Monday, April 14, 2014

Case of the Shredded Data

A persistent source of PyQt bugs is the problem that as soon as a variable "goes out of scope"—that is, cannot be referenced from any statement—it gets garbage-collected and either re-used or made unreachable by the virtual memory hardware. Newbies to PyQt get bitten by this early, often, and hard. It usually shows up as a segmentation fault that takes down the Python interpreter and your app. And there's no obvious bread-crumb path back to the problem.

The usual problem is that you build one object A based on another object B. Then you pass object A around and try to use it in another part of the program. Meanwhile, object B, which was just input material to making A, has gone out of scope and been shredded. Then any use of A references non-existent memory and segfaults, or produces weird results because it is accessing memory that doesn't contain what it should.

Case in point: QTextStream. This is a useful class, very handy for reading and writing all kinds of files. You could use the Python file class instead, but you need to standardize on one paradigm or the other, Python's files or Qt's QTextStreams. And I've gone with the latter, but they have this little problem of segfaulting if you are not careful with them.

A QTextStream is built upon some source of data, either a QFile or an in-memory QByteArray. The class constructor takes that source object as its only argument, as in this perfectly innocuous function:

def get_a_stream(path_string):
    '''Return a QTextStream based on a path, or None if invalid path'''
    if not QFile.exists(path_string):
        return None
    a_file = QFile(path_string)
    if not a_file.open(QIODevice.ReadOnly):
        return None
    return QTextStream(a_file)

Lovely, what? Simple, clear—and wrong. Because a_file goes out of scope as soon as the function returns. Many statements away in another part of the program, the next use of the returned stream crashes the program. This is (in my oh-so-humble opinion) a stupid design error in Qt (it affects C++ users too) but fortunately it is easy to work around. You just use the following instead of QTextStream:

class FileBasedTextStream(QTextStream):
    def __init__(self, qfile):
        super().__init__(qfile)
        self.save_the_goddam_file_from_garbage_collection = qfile

That's it! An object of this class FileBasedTextStream can be used anywhere a QTextStream would be used, but it does not require you to find some way to save the QFile from the garbage collector. The single reference to the QFile keeps it alive until the stream object itself is freed.

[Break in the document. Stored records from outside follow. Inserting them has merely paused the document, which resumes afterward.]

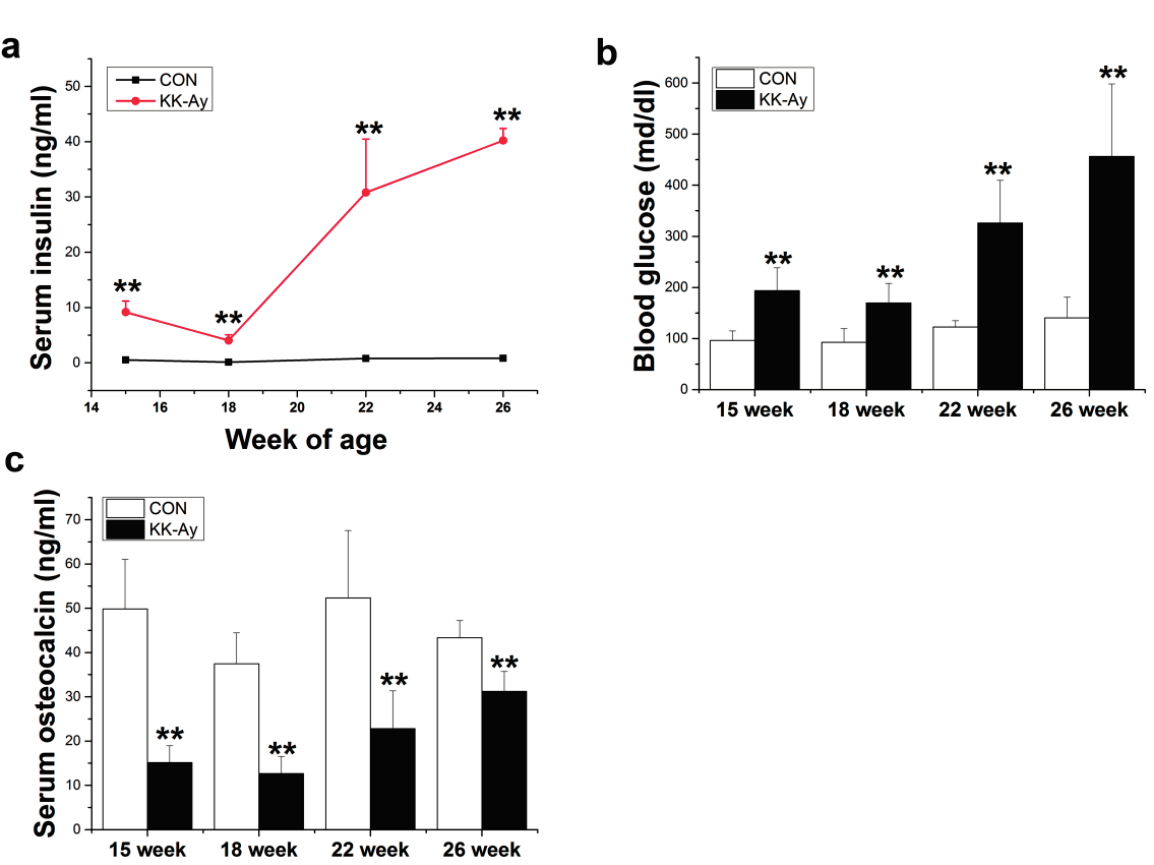
Figure 1. Serum biochemical parameters in control (CON)and KK-Ay mice ( a ) serum insulin; ( b ) fasting blood glucose; ( c ) serum osteocalcin, n = 10, ** p < 0.01 vs.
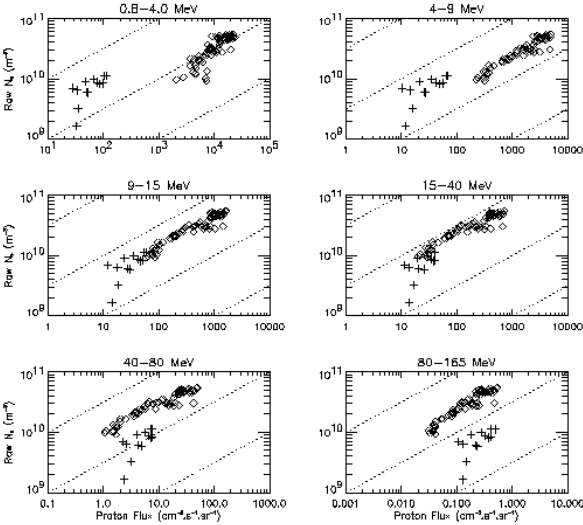
Fig. 6. Plots of electron density at 65km against the proton flux in 6 of 9 energy bands, daytime, 28 and 29 October represented by crosses and diamonds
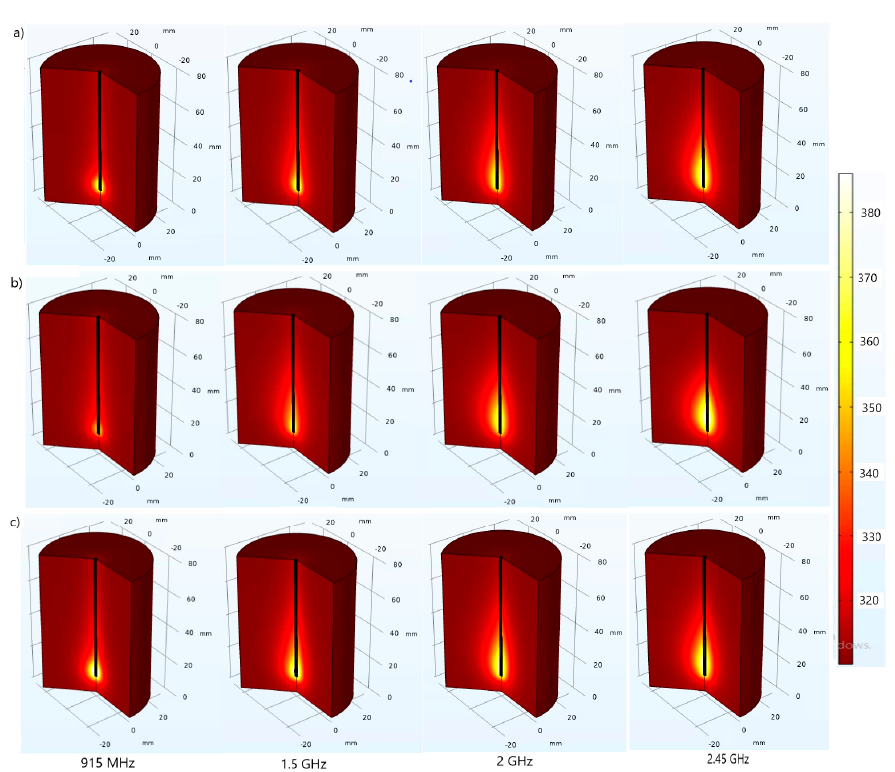
Figure 4. The 3D plot of the temperature (expressed in Kelvin) distributions obtained with the dielectric parameters that characterized ( a ) inflated lungs [52], ( b ) deflated lungs [52], and ( c ) constant values [53,54] at microwave frequencies between 915 MHz and 2.45 GHz.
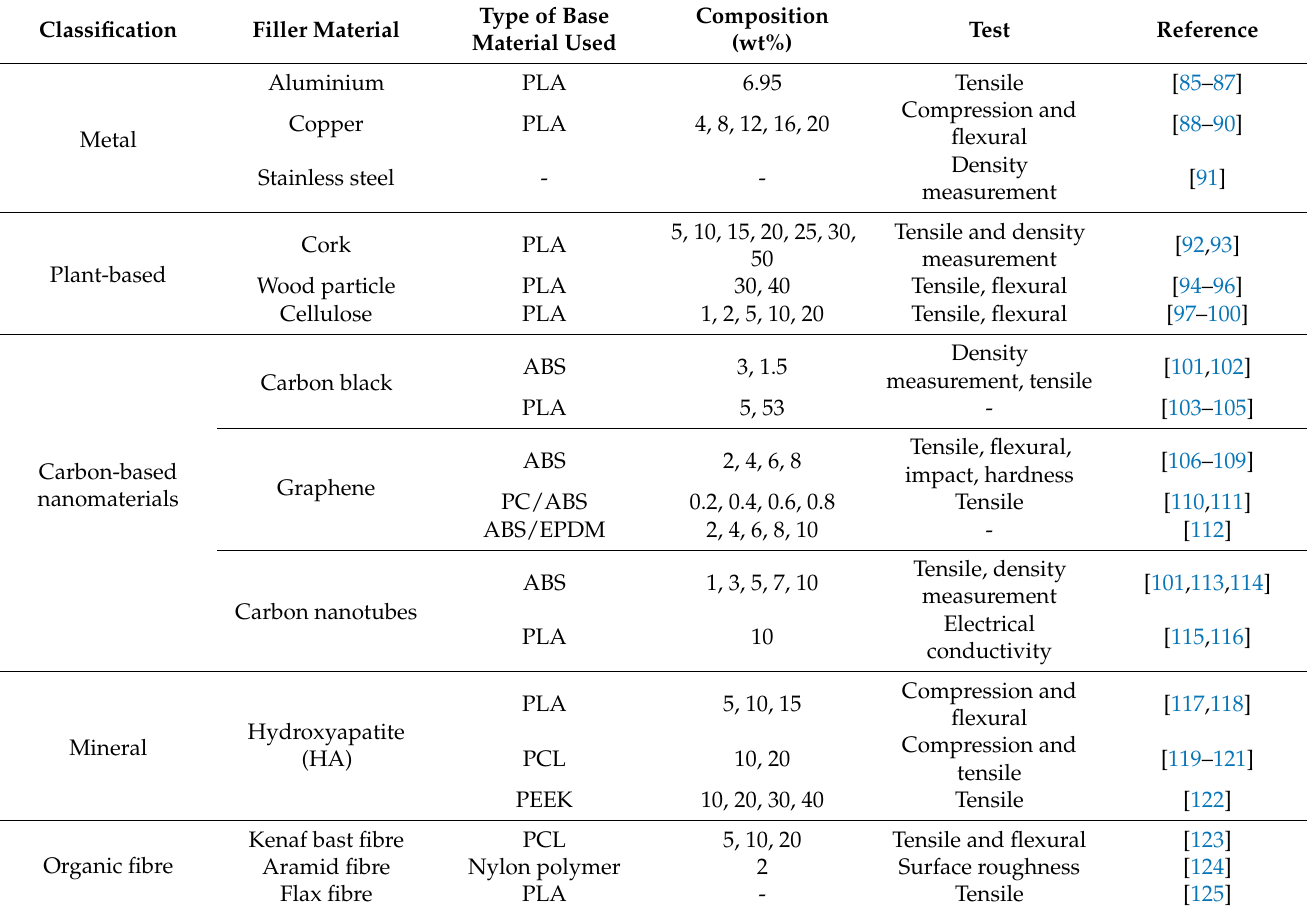
Figure 6. Materials that are used as filler to enhance properties of polymer. Table 2. Classification of filler material and the conducted test.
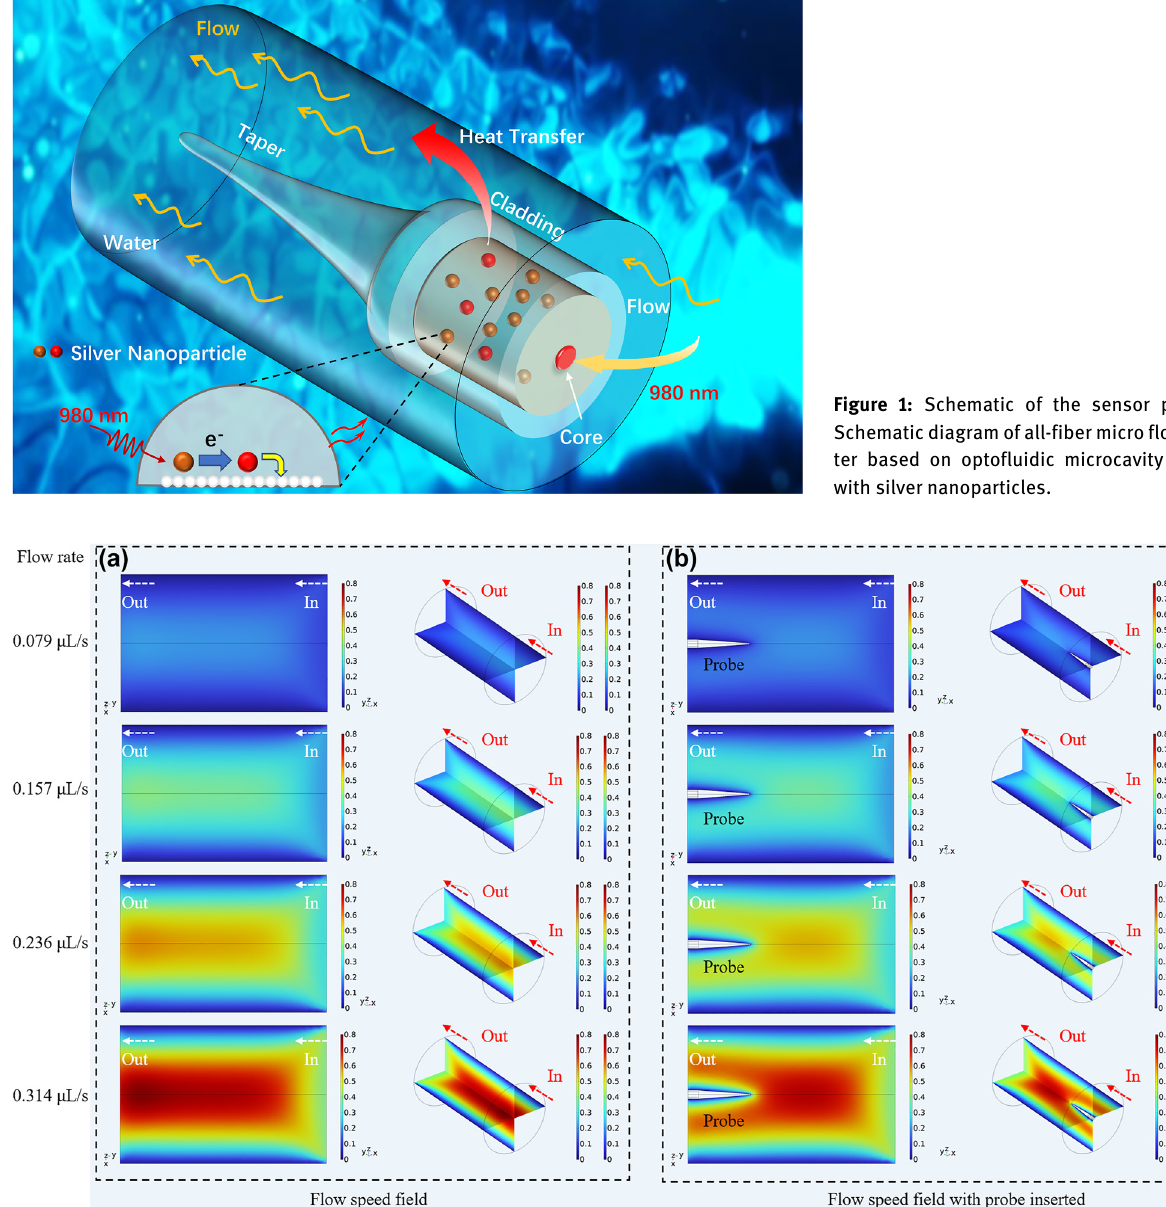
Figure 2: Distribution of speed field in channel under different flow speed: (a) without probe inserted, (b) with probe inserted. Besides, the effect of insertions of the probe on the actual flow velocity field in channels of various sizes is investigated. The flow velocity field of the radial flow field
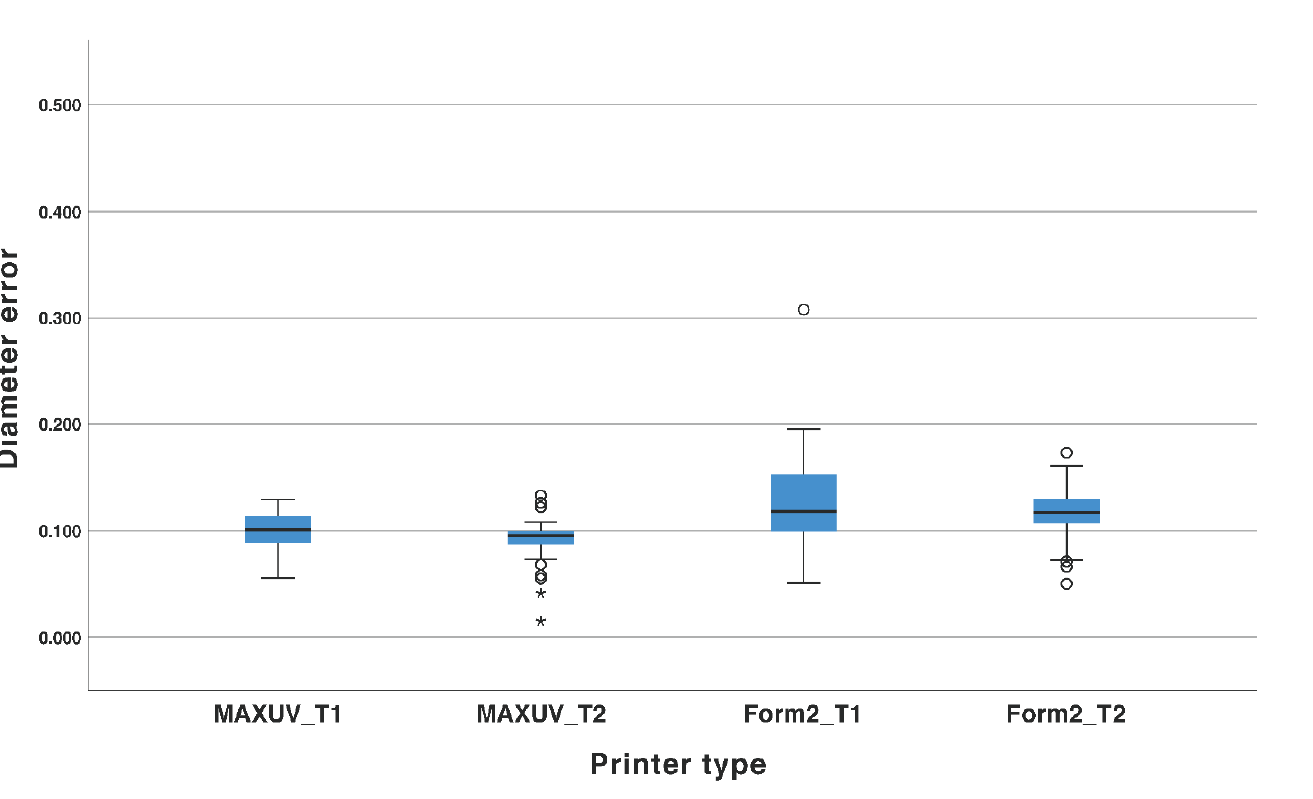
Figure 2. Boxplot for the median error and precision of the sphere diameter at T1 and T2 for MAX UV and Form 2 3D printed models. o Denotes outliers more than 1.5 IQR but less than three IQR from the end of the boxplot. * Denotes outliers more than three IQR from the end of the boxplot.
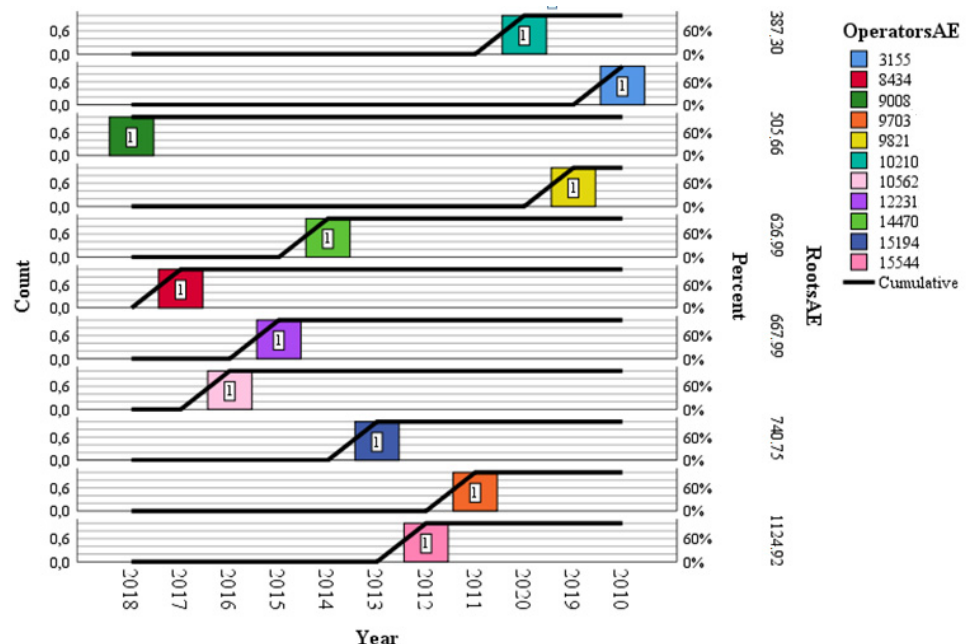
Figure 4. Pareto diagram of the evolution of the dependent variable OperatorsAE in relation to the RootsAE variable. Source: Elaborated by the authors.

I solved this same issue earlier, for memory-based text streams. These are very handy for nonce files, and my unit test code builds lots of them.

class MemoryStream(QTextStream):
    def __init__(self):
        # Create a byte array that stays in scope as long as we do
        self.buffer = QByteArray()
        # Initialize the "real" QTextStream with a ByteArray buffer.
        super().__init__(self.buffer)
        # The default codec is codecForLocale, which might vary with
        # the platform, so set a codec here for consistency. UTF-16
        # should entail minimal or no conversion on input or output.
        self.setCodec( QTextCodec.codecForName('UTF-16') )
    def rewind(self):
        self.seek(0)
    def writeLine(self, str):
        self << str
        self << '\n'

It's just a QTextStream based on an in-memory buffer, but the buffer can't go out of scope as long as the object exists. It adds a couple of minor features that QTextStream lacks.